--- START ---
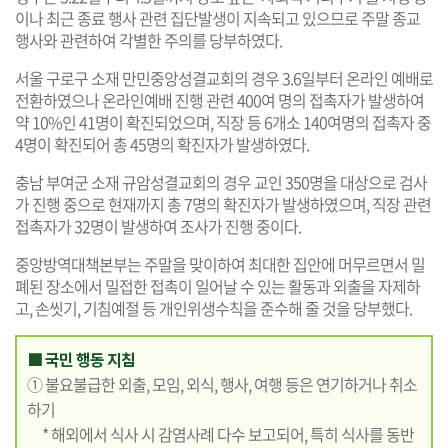
이나 최근 종료 행사 관련 집단발생이 지속되고 있으므로 주말 종교
행사와 관련하여 각별한 주의를 당부하였다.
서울 구로구 소재 만민중앙성결교회의 경우 3.6일부터 온라인 예배로
전환하였으나 온라인예배 진행 관련 400여 명의 접촉자가 발생하여
약 10%인 41명이 확진되었으며, 직장 등 6개소 140여명의 접촉자 중
4명이 확진되어 총 45명의 확진자가 발생하였다.
충남 부여군 소재 규암성결교회의 경우 교인 350명을 대상으로 검사
가 진행 중으로 현재까지 총 7명의 확진자가 발생하였으며, 직장 관련
접촉자가 32명이 발생하여 조사가 진행 중이다.
중앙방역대책본부는 주말을 맞이하여 최대한 집안에 머무르면서 밀
폐된 장소에서 밀접한 접촉이 일어날 수 있는 활동과 외출을 자제하
고, 손씻기, 기침예절 등 개인위생수칙을 준수해 줄 것을 당부했다.
■ 국민 행동 지침
① 불요불급한 외출, 모임, 외식, 행사, 여행 등은 연기하거나 취소
하기
* 해외에서 식사 시 감염사례 다수 보고되어, 특히 식사를 동반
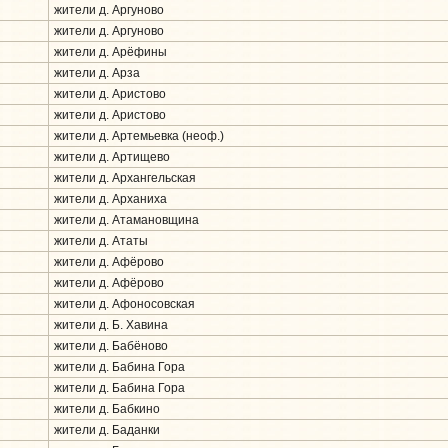
жители д. Аргуново
жители д. Аргуново
жители д. Арёфины
жители д. Арза
жители д. Аристово
жители д. Аристово
жители д. Артемьевка (неоф.)
жители д. Артищево
жители д. Архангельская
жители д. Арханиха
жители д. Атамановщина
жители д. Ататы
жители д. Афёрово
жители д. Афёрово
жители д. Афоносовская
жители д. Б. Хавина
жители д. Бабёново
жители д. Бабина Гора
жители д. Бабина Гора
жители д. Бабкино
жители д. Баданки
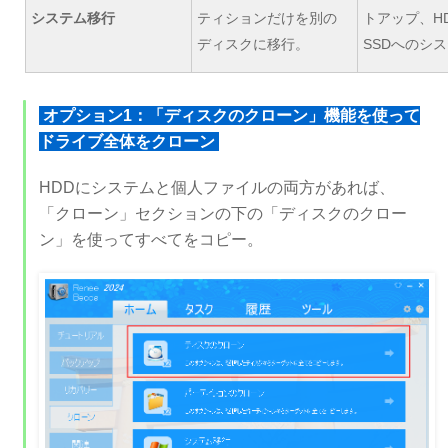
システム移行
ティションだけを別の
トアップ、H
ディスクに移行。
SSDへのシ
オプション1：「ディスクのクローン」機能を使って
ドライブ全体をクローン
HDDにシステムと個人ファイルの両方があれば、
「クローン」セクションの下の「ディスクのクロー
ン」を使ってすべてをコピー。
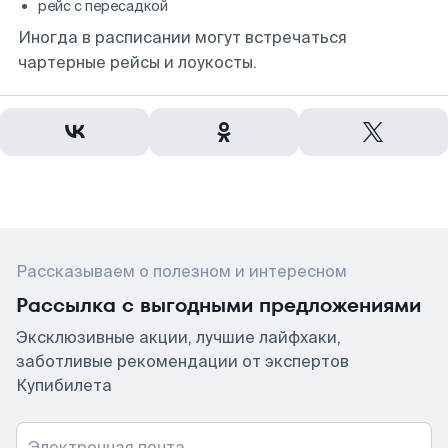
рейс с пересадкой
Иногда в расписании могут встречаться
чартерные рейсы и лоукосты.
Рассказываем о полезном и интересном
Рассылка с выгодными предложениями
Эксклюзивные акции, лучшие лайфхаки,
заботливые рекомендации от экспертов
Купибилета
Электронная почта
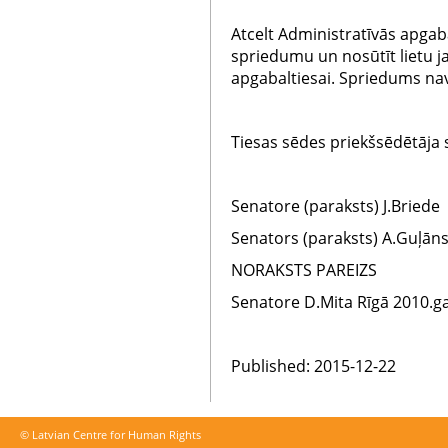
Atcelt Administratīvās apga
spriedumu un nosūtīt lietu ja
apgabaltiesai. Spriedums n
Tiesas sēdes priekšsēdētāja 
Senatore (paraksts) J.Briede
Senators (paraksts) A.Guļān
NORAKSTS PAREIZS
Senatore D.Mita Rīgā 2010.gad
Published: 2015-12-22
© Latvian Centre for Human Rights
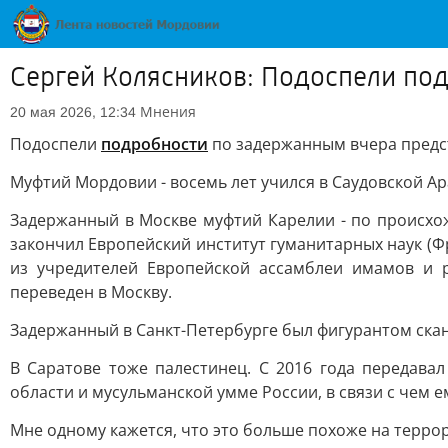
Сергей Колясников: Подоспели по
Мнения
20 мая 2026, 12:34
Подоспели
подробности
по задержанным вчера пред
Муфтий Мордовии - восемь лет учился в Саудовской А
Задержанный в Москве муфтий Карелии - по происхо
закончил Европейский институт гуманитарных наук (Ф
из учредителей Европейской ассамблеи имамов и р
переведен в Москву.
Задержанный в Санкт-Петербурге был фигурантом скан
В Саратове тоже палестинец. С 2016 года передав
области и мусульманской умме России, в связи с чем
Мне одному кажется, что это больше похоже на террор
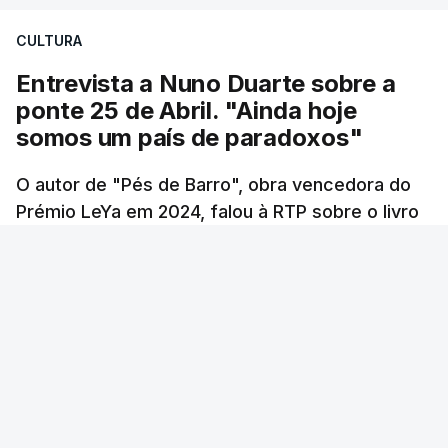
Construbarcelos para acolher um atrelado
CULTURA
apreendido numa operação de droga.
Entrevista a Nuno Duarte sobre a
ponte 25 de Abril. "Ainda hoje
somos um país de paradoxos"
O autor de "Pés de Barro", obra vencedora do
Prémio LeYa em 2024, falou à RTP sobre o livro
que tem como pano de fundo a construção da
ponte 25 de Abril. Sessenta anos passados
desde a inauguração deste elemento
incontornável da cidade de Lisboa, Nuno Duarte
argumenta que Portugal continua a ser um país
de contrastes, tal como na década em que a
ponte surgiu.
Andreia Martins (texto), Carla Quirino (imagem e edição) -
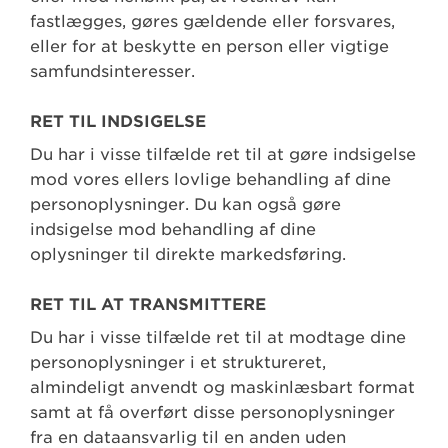
fastlægges, gøres gældende eller forsvares,
eller for at beskytte en person eller vigtige
samfundsinteresser.
RET TIL INDSIGELSE
Du har i visse tilfælde ret til at gøre indsigelse
mod vores ellers lovlige behandling af dine
personoplysninger. Du kan også gøre
indsigelse mod behandling af dine
oplysninger til direkte markedsføring.
RET TIL AT TRANSMITTERE
Du har i visse tilfælde ret til at modtage dine
personoplysninger i et struktureret,
almindeligt anvendt og maskinlæsbart format
samt at få overført disse personoplysninger
fra en dataansvarlig til en anden uden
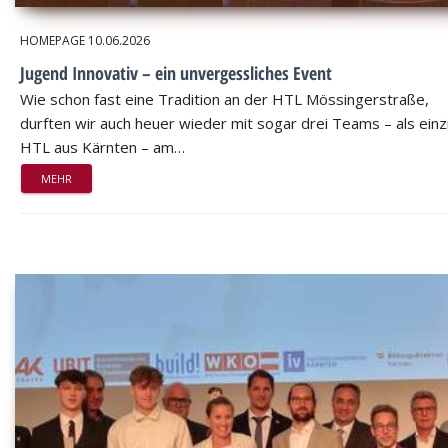
HOMEPAGE
10.06.2026
Jugend Innovativ – ein unvergessliches Event
Wie schon fast eine Tradition an der HTL Mössingerstraße,
durften wir auch heuer wieder mit sogar drei Teams – als einz
HTL aus Kärnten – am…
MEHR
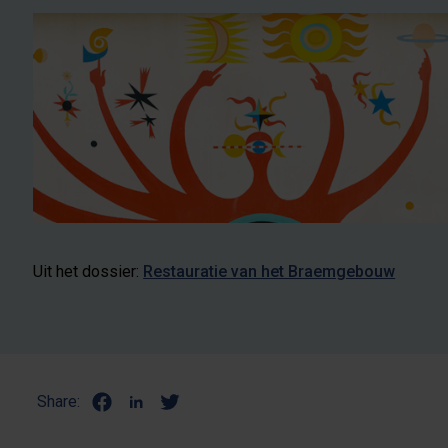
Uit het dossier:
Restauratie van het Braemgebouw
Share:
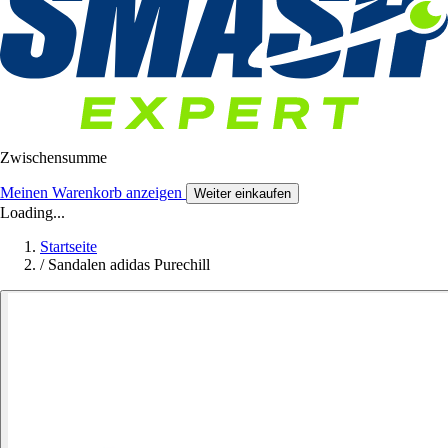
Zwischensumme
Meinen Warenkorb anzeigen
Weiter einkaufen
Loading...
Startseite
/
Sandalen adidas Purechill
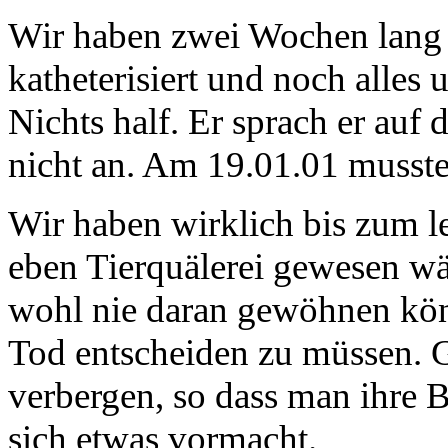
Wir haben zwei Wochen lang 
katheterisiert und noch alle
Nichts half. Er sprach er au
nicht an. Am 19.01.01 mussten
Wir haben wirklich bis zum le
eben Tierquälerei gewesen w
wohl nie daran gewöhnen kö
Tod entscheiden zu müssen.
verbergen, so dass man ihre B
sich etwas vormacht.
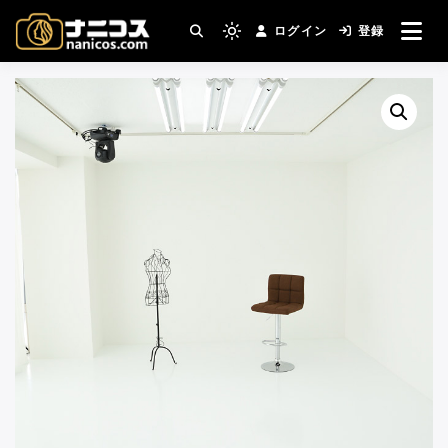
コ
ログイン
登録
ン
撮影場所・スタジオがすぐ見つかる。コスプ
Light
nanicos－コスプレイヤ
レ撮影主催者の強い味方！
テ
mode
ン
(click
ーさんとカメラマンさん
ツ
to
へ
switch
がつながるコスプレ撮影
ス
to
キ
サイト
dark)
ッ
プ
--- END ---
What is needed is a word-for-word copy of the lines from the start of the data to the line with "жители д. Бабкино", inclusive, with no pictures in it.

이나 최근 종료 행사 관련 집단발생이 지속되고 있으므로 주말 종교
행사와 관련하여 각별한 주의를 당부하였다.
서울 구로구 소재 만민중앙성결교회의 경우 3.6일부터 온라인 예배로
전환하였으나 온라인예배 진행 관련 400여 명의 접촉자가 발생하여
약 10%인 41명이 확진되었으며, 직장 등 6개소 140여명의 접촉자 중
4명이 확진되어 총 45명의 확진자가 발생하였다.
충남 부여군 소재 규암성결교회의 경우 교인 350명을 대상으로 검사
가 진행 중으로 현재까지 총 7명의 확진자가 발생하였으며, 직장 관련
접촉자가 32명이 발생하여 조사가 진행 중이다.
중앙방역대책본부는 주말을 맞이하여 최대한 집안에 머무르면서 밀
폐된 장소에서 밀접한 접촉이 일어날 수 있는 활동과 외출을 자제하
고, 손씻기, 기침예절 등 개인위생수칙을 준수해 줄 것을 당부했다.
■ 국민 행동 지침
① 불요불급한 외출, 모임, 외식, 행사, 여행 등은 연기하거나 취소
하기
* 해외에서 식사 시 감염사례 다수 보고되어, 특히 식사를 동반
жители д. Аргуново
жители д. Аргуново
жители д. Арёфины
жители д. Арза
жители д. Аристово
жители д. Аристово
жители д. Артемьевка (неоф.)
жители д. Артищево
жители д. Архангельская
жители д. Арханиха
жители д. Атамановщина
жители д. Ататы
жители д. Афёрово
жители д. Афёрово
жители д. Афоносовская
жители д. Б. Хавина
жители д. Бабёново
жители д. Бабина Гора
жители д. Бабина Гора
жители д. Бабкино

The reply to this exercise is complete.